§ **Requirement**: Please render every line of text in the listing below as a JSON list of strings, one string per line, leaving out blank lines. Omit the picture markers from the answer.

(Transcribed page contents)
------------------------------------------------------------------------

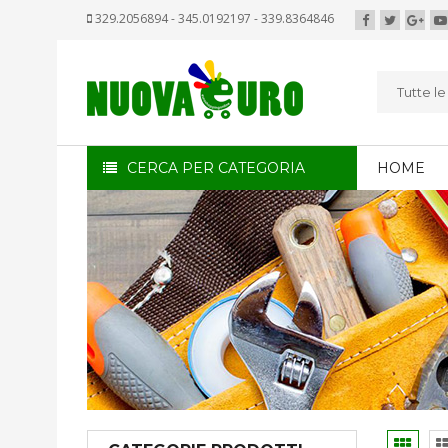
329.2056894 - 345.0192197 - 339.8364846
Tutte l
CERCA PER CATEGORIA
HOME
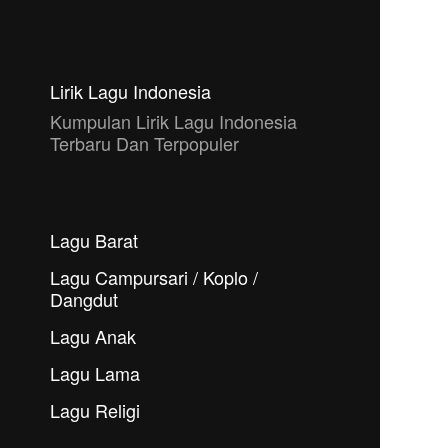
Lirik Lagu Indonesia
Kumpulan Lirik Lagu Indonesia
Terbaru Dan Terpopuler
Lagu Barat
Lagu Campursari / Koplo /
Dangdut
Lagu Anak
Lagu Lama
Lagu Religi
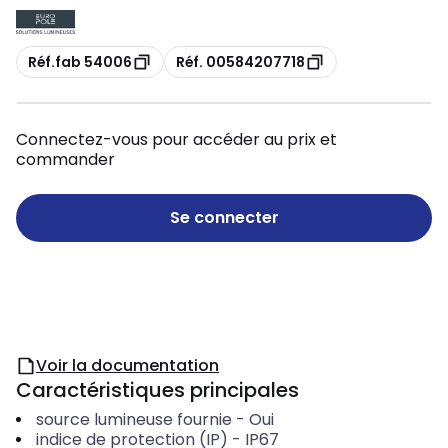
Copie
Copie
Réf.fab 54006
Réf. 00584207718
Connectez-vous pour accéder au prix et
commander
Se connecter
Voir la documentation
Caractéristiques principales
source lumineuse fournie
-
Oui
indice de protection (IP)
-
IP67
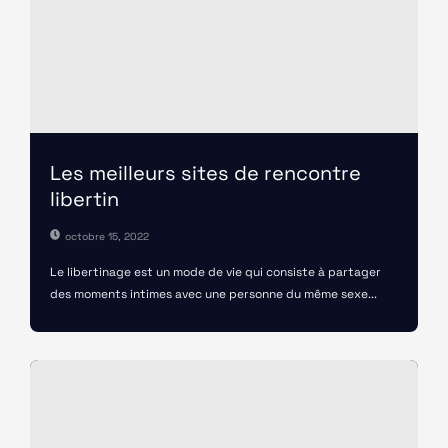
Les meilleurs sites de rencontre
libertin
octobre 15, 2022
Le libertinage est un mode de vie qui consiste à partager
des moments intimes avec une personne du même sexe...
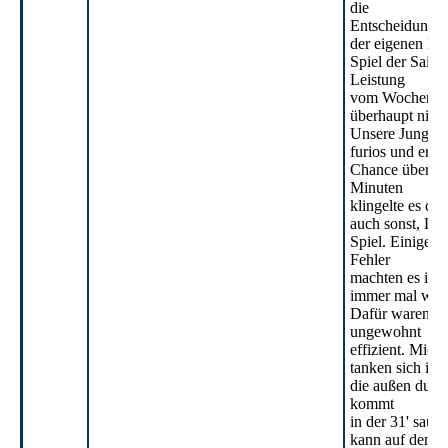
die
Entscheidung n
der eigenen Ha
Spiel der Saiso
Leistung
vom Wochenende
überhaupt nicht
Unsere Jungs st
furios und erarb
Chance über C
Minuten
klingelte es das
auch sonst, Luk
Spiel. Einige in
Fehler
machten es in 
immer mal wied
Dafür waren wi
ungewohnt
effizient. Mich
tanken sich im
die außen durc
kommt
in der 31' saub
kann auf den F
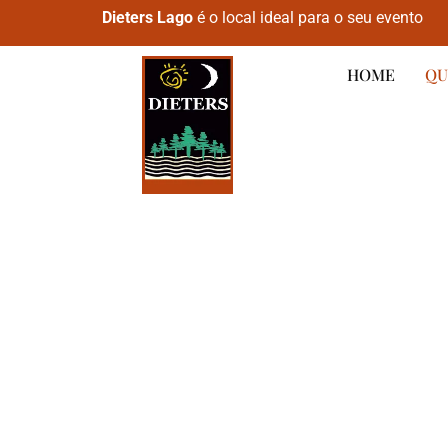
Dieters Lago
é o local ideal para o seu evento
HOME
QU
DIETERS LAGO
O lugar onde 
sonhos se to
realidade.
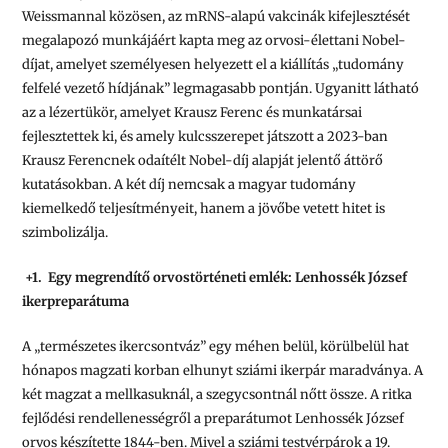
Weissmannal közösen, az mRNS-alapú vakcinák kifejlesztését
megalapozó munkájáért kapta meg az orvosi-élettani Nobel-
díjat, amelyet személyesen helyezett el a kiállítás „tudomány
felfelé vezető hídjának” legmagasabb pontján. Ugyanitt látható
az a lézertükör, amelyet Krausz Ferenc és munkatársai
fejlesztettek ki, és amely kulcsszerepet játszott a 2023-ban
Krausz Ferencnek odaítélt Nobel-díj alapját jelentő áttörő
kutatásokban. A két díj nemcsak a magyar tudomány
kiemelkedő teljesítményeit, hanem a jövőbe vetett hitet is
szimbolizálja.
+1.
Egy megrendítő orvostörténeti emlék: Lenhossék József
ikerpreparátuma
A „természetes ikercsontváz” egy méhen belül, körülbelül hat
hónapos magzati korban elhunyt sziámi ikerpár maradványa. A
két magzat a mellkasuknál, a szegycsontnál nőtt össze. A ritka
fejlődési rendellenességről a preparátumot Lenhossék József
orvos készítette 1844-ben. Mivel a sziámi testvérpárok a 19.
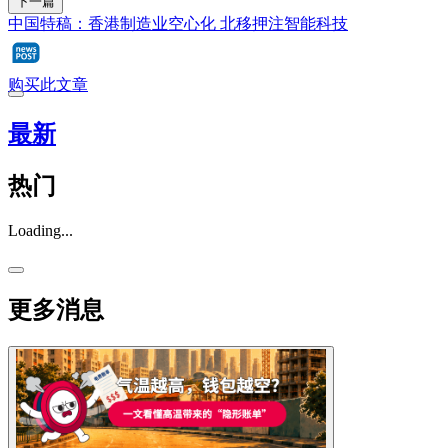
下一篇
中国特稿：香港制造业空心化 北移押注智能科技
购买此文章
最新
热门
Loading...
更多消息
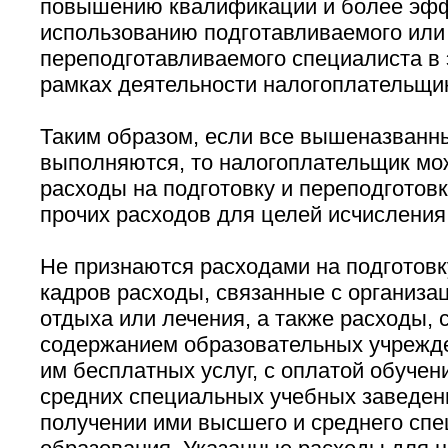
повышению квалификации и более эф
использованию подготавливаемого или
переподготавливаемого специалиста в 
рамках деятельности налогоплательщи
Таким образом, если все вышеназванн
выполняются, то налогоплательщик мо
расходы на подготовку и переподготовк
прочих расходов для целей исчисления
Не признаются расходами на подготовк
кадров расходы, связанные с организа
отдыха или лечения, а также расходы, 
содержанием образовательных учрежд
им бесплатных услуг, с оплатой обучен
средних специальных учебных заведен
получении ими высшего и среднего спе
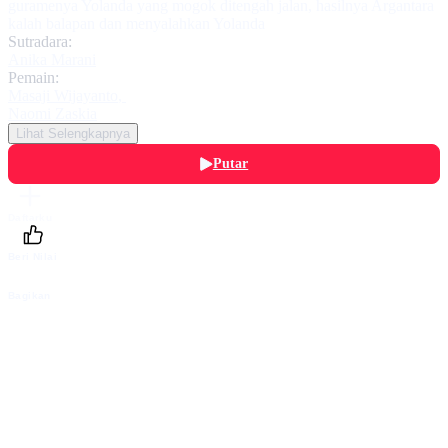
guramenya Yolanda yang mogok ditengah jalan, hasilnya Argantara
kalah balapan dan menyalahkan Yolanda
Sutradara:
Anika Marani
Pemain:
Masaji Wijayanto
,
Naomi Zaskia
Lihat Selengkapnya
Putar
Daftarku
Beri Nilai
Bagikan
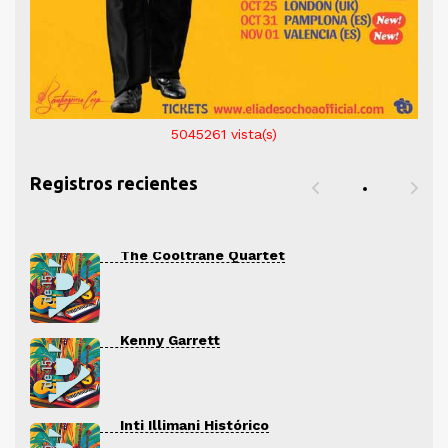
5045261
vista(s)
Registros recientes
The Cooltrane Quartet
Kenny Garrett
Inti Illimani Histórico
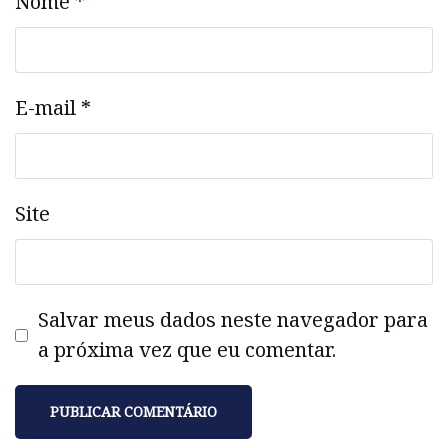
Nome
*
E-mail
*
Site
Salvar meus dados neste navegador para
a próxima vez que eu comentar.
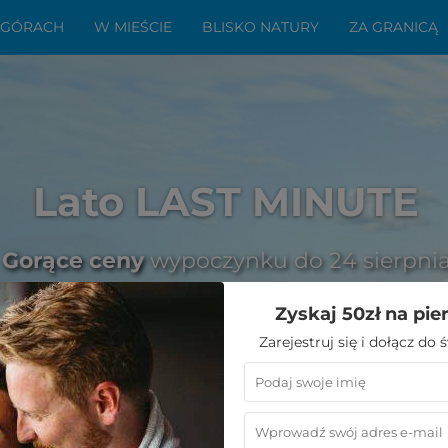
 GÓRACH
W MIEŚCIE
BLISKO NATURY
ZA GRANICĄ
Lato LAST MINUTE
Gorące ceny
wypoczynku do 24 sierpni
Zyskaj 50zł na pie
Zarejestruj się i dołącz do
kniejsze punkty widokowe nad Bałtykiem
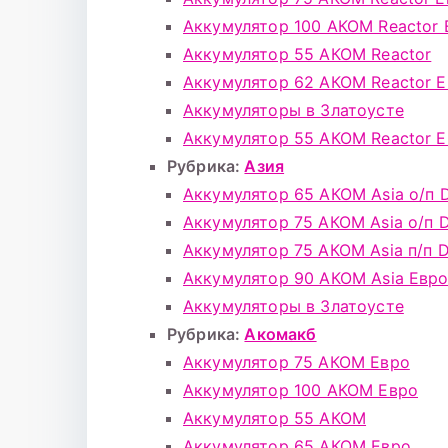
Аккумулятор 100 АКОМ Reactor 
Аккумулятор 55 АКОМ Reactor
Аккумулятор 62 АКОМ Reactor 
Аккумуляторы в Златоусте
Аккумулятор 55 АКОМ Reactor 
Рубрика:
Азия
Аккумулятор 65 АКОМ Asia о/п 
Аккумулятор 75 АКОМ Asia о/п 
Аккумулятор 75 АКОМ Asia п/п 
Аккумулятор 90 АКОМ Asia Евр
Аккумуляторы в Златоусте
Рубрика:
Акомакб
Аккумулятор 75 АКОМ Евро
Аккумулятор 100 АКОМ Евро
Аккумулятор 55 АКОМ
Аккумулятор 65 АКОМ Евро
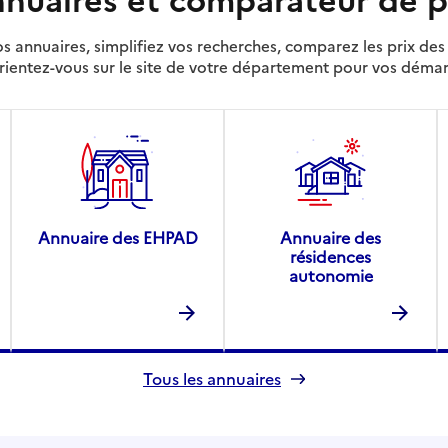
s annuaires, simplifiez vos recherches, comparez les prix d
rientez-vous sur le site de votre département pour vos déma
Annuaire des EHPAD
Annuaire des
résidences
autonomie
Tous les annuaires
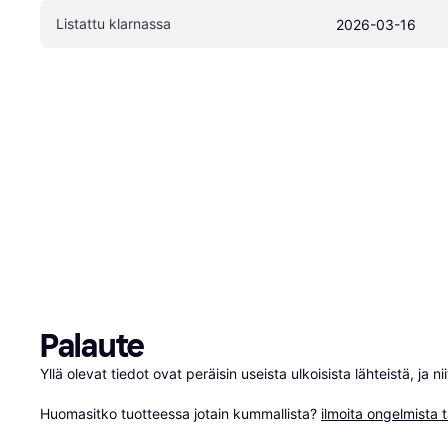
Listattu klarnassa
2026-03-16
Palaute
Yllä olevat tiedot ovat peräisin useista ulkoisista lähteistä, ja 
Huomasitko tuotteessa jotain kummallista? 
ilmoita ongelmista t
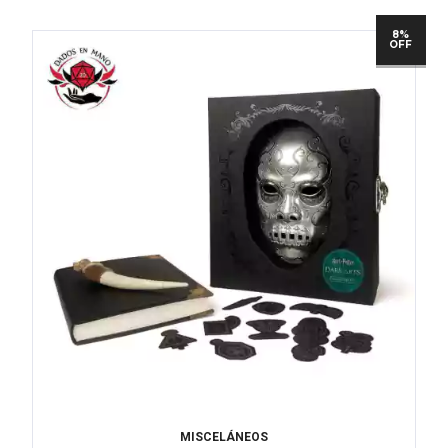
8%
OFF
MISCELÁNEOS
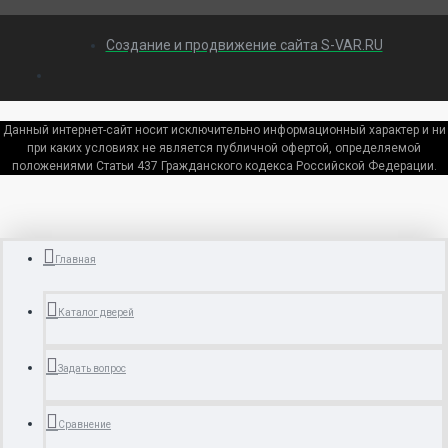
Создание и продвижение сайта S-VAR.RU
Данный интернет-сайт носит исключительно информационный характер и ни
при каких условиях не является публичной офертой, определяемой
положениями Статьи 437 Гражданского кодекса Российской Федерации.
Главная
Каталог дверей
Задать вопрос
Сравнение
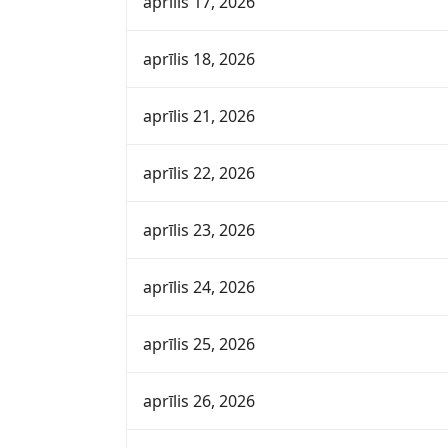
aprīlis 17, 2026
aprīlis 18, 2026
aprīlis 21, 2026
aprīlis 22, 2026
aprīlis 23, 2026
aprīlis 24, 2026
aprīlis 25, 2026
aprīlis 26, 2026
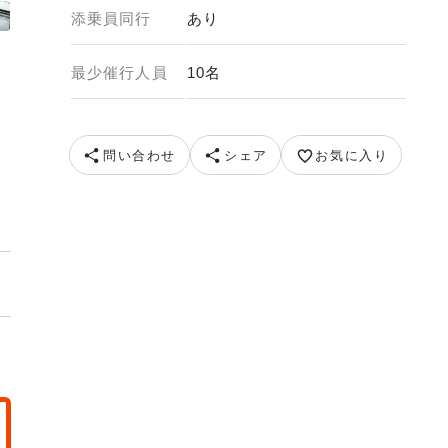
添乗員同行
あり
最少催行人員
10名
ル 提供元 京都タワーホテル
問い合わせ
シェア
お気に入り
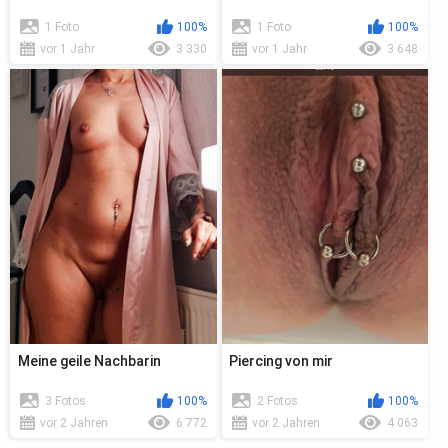
1 Foto
100%
1 Foto
100%
vor 1 Jahr
3 330
vor 1 Jahr
3 648
Meine geile Nachbarin
Piercing von mir
3 Fotos
100%
2 Fotos
100%
vor 2 Jahren
6 772
vor 2 Jahren
4 063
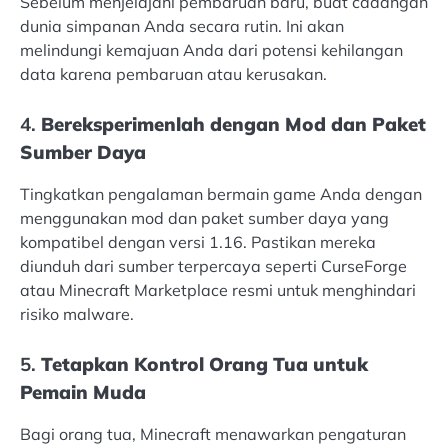
Sebelum menjelajahi pembaruan baru, buat cadangan
dunia simpanan Anda secara rutin. Ini akan
melindungi kemajuan Anda dari potensi kehilangan
data karena pembaruan atau kerusakan.
4.
Bereksperimenlah dengan Mod dan Paket
Sumber Daya
Tingkatkan pengalaman bermain game Anda dengan
menggunakan mod dan paket sumber daya yang
kompatibel dengan versi 1.16. Pastikan mereka
diunduh dari sumber terpercaya seperti CurseForge
atau Minecraft Marketplace resmi untuk menghindari
risiko malware.
5.
Tetapkan Kontrol Orang Tua untuk
Pemain Muda
Bagi orang tua, Minecraft menawarkan pengaturan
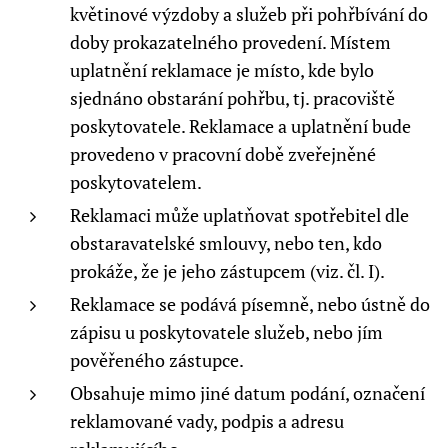
květinové výzdoby a služeb při pohřbívání do
doby prokazatelného provedení. Místem
uplatnění reklamace je místo, kde bylo
sjednáno obstarání pohřbu, tj. pracoviště
poskytovatele. Reklamace a uplatnění bude
provedeno v pracovní době zveřejněné
poskytovatelem.
Reklamaci může uplatňovat spotřebitel dle
obstaravatelské smlouvy, nebo ten, kdo
prokáže, že je jeho zástupcem (viz. čl. I).
Reklamace se podává písemně, nebo ústně do
zápisu u poskytovatele služeb, nebo jím
pověřeného zástupce.
Obsahuje mimo jiné datum podání, označení
reklamované vady, podpis a adresu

------------------------------------------------------------------------

§ **Answer to this problem**:
[
  "329.2056894 - 345.0192197 - 339.8364846",
  "Tutte l",
  "CERCA PER CATEGORIA",
  "HOME",
  "Lirik Lagu Indonesia",
  "Kumpulan Lirik Lagu Indonesia",
  "Terbaru Dan Terpopuler",
  "Lagu Barat",
  "Lagu Campursari / Koplo /",
  "Dangdut",
  "Lagu Anak",
  "Lagu Lama",
  "Lagu Religi",
  "Copie",
  "Copie",
  "Réf.fab 54006",
  "Réf. 00584207718",
  "Connectez-vous pour accéder au prix et",
  "commander",
  "Se connecter",
  "Voir la documentation",
  "Caractéristiques principales",
  "source lumineuse fournie",
  "-",
  "Oui",
  "indice de protection (IP)",
  "-",
  "IP67",
  "Les meilleurs sites de rencontre",
  "libertin",
  "octobre 15, 2022",
  "Le libertinage est un mode de vie qui consiste à partager",
  "des moments intimes avec une personne du même sexe...",
  "die",
  "Entscheidung n",
  "der eigenen Ha",
  "Spiel der Saiso",
  "Leistung",
  "vom Wochenende",
  "überhaupt nicht",
  "Unsere Jungs st",
  "furios und erarb",
  "Chance über C",
  "Minuten",
  "klingelte es das",
  "auch sonst, Luk",
  "Spiel. Einige in",
  "Fehler",
  "machten es in ",
  "immer mal wied",
  "Dafür waren wi",
  "ungewohnt",
  "effizient. Mich",
  "tanken sich im",
  "die außen durc",
  "kommt",
  "in der 31' saub",
  "kann auf den F",
  "Dieters Lago",
  "é o local ideal para o seu evento",
  "HOME",
  "QU",
  "DIETERS LAGO",
  "O lugar onde ",
  "sonhos se to",
  "realidade.",
  "Weissmannal közösen, az mRNS-alapú vakcinák kifejlesztését",
  "megalapozó munkájáért kapta meg az orvosi-élettani Nobel-",
  "díjat, amelyet személyesen helyezett el a kiállítás „tudomány",
  "felfelé vezető hídjának” legmagasabb pontján. Ugyanitt látható",
  "az a lézertükör, amelyet Krausz Ferenc és munkatársai",
  "fejlesztettek ki, és amely kulcsszerepet játszott a 2023-ban",
  "Krausz Ferencnek odaítélt Nobel-díj alapját jelentő áttörő",
  "kutatásokban. A két díj nemcsak a magyar tudomány",
  "kiemelkedő teljesítményeit, hanem a jövőbe vetett hitet is",
  "szimbolizálja.",
  "+1.",
  "Egy megrendítő orvostörténeti emlék: Lenhossék József",
  "ikerpreparátuma",
  "A „természetes ikercsontváz” egy méhen belül, körülbelül hat",
  "hónapos magzati korban elhunyt sziámi ikerpár maradványa. A",
  "két magzat a mellkasuknál, a szegycsontnál nőtt össze. A ritka",
  "fejlődési rendellenességről a preparátumot Lenhossék József",
  "orvos készítette 1844-ben. Mivel a sziámi testvérpárok a 19.",
  "下一篇",
  "中国特稿：香港制造业空心化 北移押注智能科技",
  "购买此文章",
  "最新",
  "热门",
  "Loading...",
  "更多消息",
  "повышению квалификации и более эф",
  "использованию подготавливаемого или",
  "переподготавливаемого специалиста в ",
  "рамках деятельности налогоплательщи",
  "Таким образом, если все вышеназванн",
  "выполняются, то налогоплательщик мо",
  "расходы на подготовку и переподготовк",
  "прочих расходов для целей исчисления",
  "Не признаются расходами на подготовк",
  "кадров расходы, связанные с организа",
  "отдыха или лечения, а также расходы, ",
  "содержанием образовательных учрежд",
  "им бесплатных услуг, с оплатой обучен",
  "средних специальных учебных заведен",
  "получении ими высшего и среднего спе",
  "guramenya Yolanda yang mogok ditengah jalan, hasilnya Argantara",
  "kalah balapan dan menyalahkan Yolanda",
  "Sutradara:",
  "Anika Marani",
  "Pemain:",
  "Masaji Wijayanto",
  ",",
  "Naomi Zaskia",
  "Lihat Selengkapnya",
  "Putar",
  "Daftarku",
  "Beri Nilai",
  "Bagikan",
  "5045261",
  "vista(s)",
  "Registros recientes",
  "The Cooltrane Quartet",
  "Kenny Garrett",
  "Inti Illimani Histórico",
  "Nome",
  "*",
  "E-mail",
  "*",
  "Site",
  "Salvar meus dados neste navegador para",
  "a próxima vez que eu comentar.",
  " GÓRACH",
  "W MIEŚCIE",
  "BLISKO NATURY",
  "ZA GRANICĄ",
  "Lato LAST MINUTE",
  "Gorące ceny",
  "wypoczynku do 24 sierpni",
  "Zyskaj 50zł na pie",
  "Zarejestruj się i dołącz do",
  "kniejsze punkty widokowe nad Bałtykiem",
  "Аккумулятор 100 АКОМ Reactor ",
  "Аккумулятор 55 АКОМ Reactor",
  "Аккумулятор 62 АКОМ Reactor ",
  "Аккумуляторы в Златоусте",
  "Аккумулятор 55 АКОМ Reactor ",
  "Рубрика:",
  "Азия",
  "Аккумулятор 65 АКОМ Asia о/п ",
  "Аккумулятор 75 АКОМ Asia о/п ",
  "Аккумулятор 75 АКОМ Asia п/п ",
  "Аккумулятор 90 АКОМ Asia Евр",
  "Аккумуляторы в Златоусте",
  "Рубрика:",
  "Акомакб",
  "Аккумулятор 75 АКОМ Евро",
  "Аккумулятор 100 АКОМ Евро",
  "Аккумулятор 55 АКОМ",
  "Аккумулятор 65 АКОМ Евро",
  "s annuaires, simplifiez vos recherches, comparez les prix d",
  "rientez-vous sur le site de votre département pour vos déma",
  "Annuaire des EHPAD",
  "Annuaire des",
  "résidences",
  "autonomie",
  "Tous les annuaires",
  "Listattu klarnassa",
  "2026-03-16",
  "Palaute",
  "Yllä olevat tiedot ovat peräisin useista ulkoisista lähteistä, ja ",
  "Huomasitko tuotteessa jotain kummallista? ",
  "ilmoita ongelmista t",
  "8%",
  "OFF",
  "MISCELÁNEOS",
  "Создание и продвижение сайта S-VAR.RU",
  "Данный интернет-сайт носит исключительно информационный характер и ни",
  "при каких условиях не является публичной офертой, определяемой",
  "положениями Статьи 437 Гражданского кодекса Российской Федерации.",
  "Главная",
  "Каталог дверей",
  "Задать вопрос",
  "Сравнение",
  "aprīlis 17, 2026",
  "aprīlis 18, 2026",
  "aprīlis 21, 2026",
  "aprīlis 22, 2026",
  "aprīlis 23, 2026",
  "aprīlis 24, 2026",
  "aprīlis 25, 2026",
  "aprīlis 26, 2026",
  "添乗員同行",
  "あり",
  "最少催行人員",
  "10名",
  "ル 提供元 京都タワーホテル",
  "問い合わせ",
  "シェア",
  "お気に入り",
  "1 Foto",
  "100%",
  "1 Foto",
  "100%",
  "vor 1 Jahr",
  "3 330",
  "vor 1 Jahr",
  "3 648",
  "Meine geile Nachbarin",
  "Piercing von mir",
  "3 Fotos",
  "100%",
  "2 Fotos",
  "100%",
  "vor 2 Jahren",
  "6 772",
  "vor 2 Jahren",
  "4 063",
  "Sebelum menjelajahi pembaruan baru, buat cadangan",
  "dunia simpanan Anda secara rutin. Ini akan",
  "melindungi kemajuan Anda dari potensi kehilangan",
  "data karena pembaruan atau kerusakan.",
  "4.",
  "Bereksperimenlah dengan Mod dan Paket",
  "Sumber Daya",
  "Tingkatkan pengalaman bermain game Anda dengan",
  "menggunakan mod dan paket sumber daya yang",
  "kompatibel dengan versi 1.16. Pastikan mereka",
  "diunduh dari sumber terpercaya seperti CurseForge",
  "atau Minecraft Marketplace resmi untuk menghindari",
  "risiko malware.",
  "5.",
  "Tetapkan Kontrol Orang Tua untuk",
  "Pemain Muda",
  "Bagi orang tua, Minecraft menawarkan pengaturan",
  "květinové výzdoby a služeb při pohřbívání do",
  "doby prokazatelného provedení. Místem",
  "uplatnění reklamace je místo, kde bylo",
  "sjednáno obstarání pohřbu, tj. pracoviště",
  "poskytovatele. Reklamace a uplatnění bude",
  "provedeno v pracovní době zveřejněné",
  "poskytovatelem.",
  "Reklamaci může uplatňovat spotřebitel dle",
  "obstaravatelské smlouvy, nebo ten, kdo",
  "prokáže, že je jeho zástupcem (viz. čl. I).",
  "Reklamace se podává písemně, nebo ústně do",
  "zápisu u poskytovatele služeb, nebo jím",
  "pověřeného zástupce.",
  "Obsahuje mimo jiné datum podání, označení",
  "reklamované vady, podpis a adresu"
]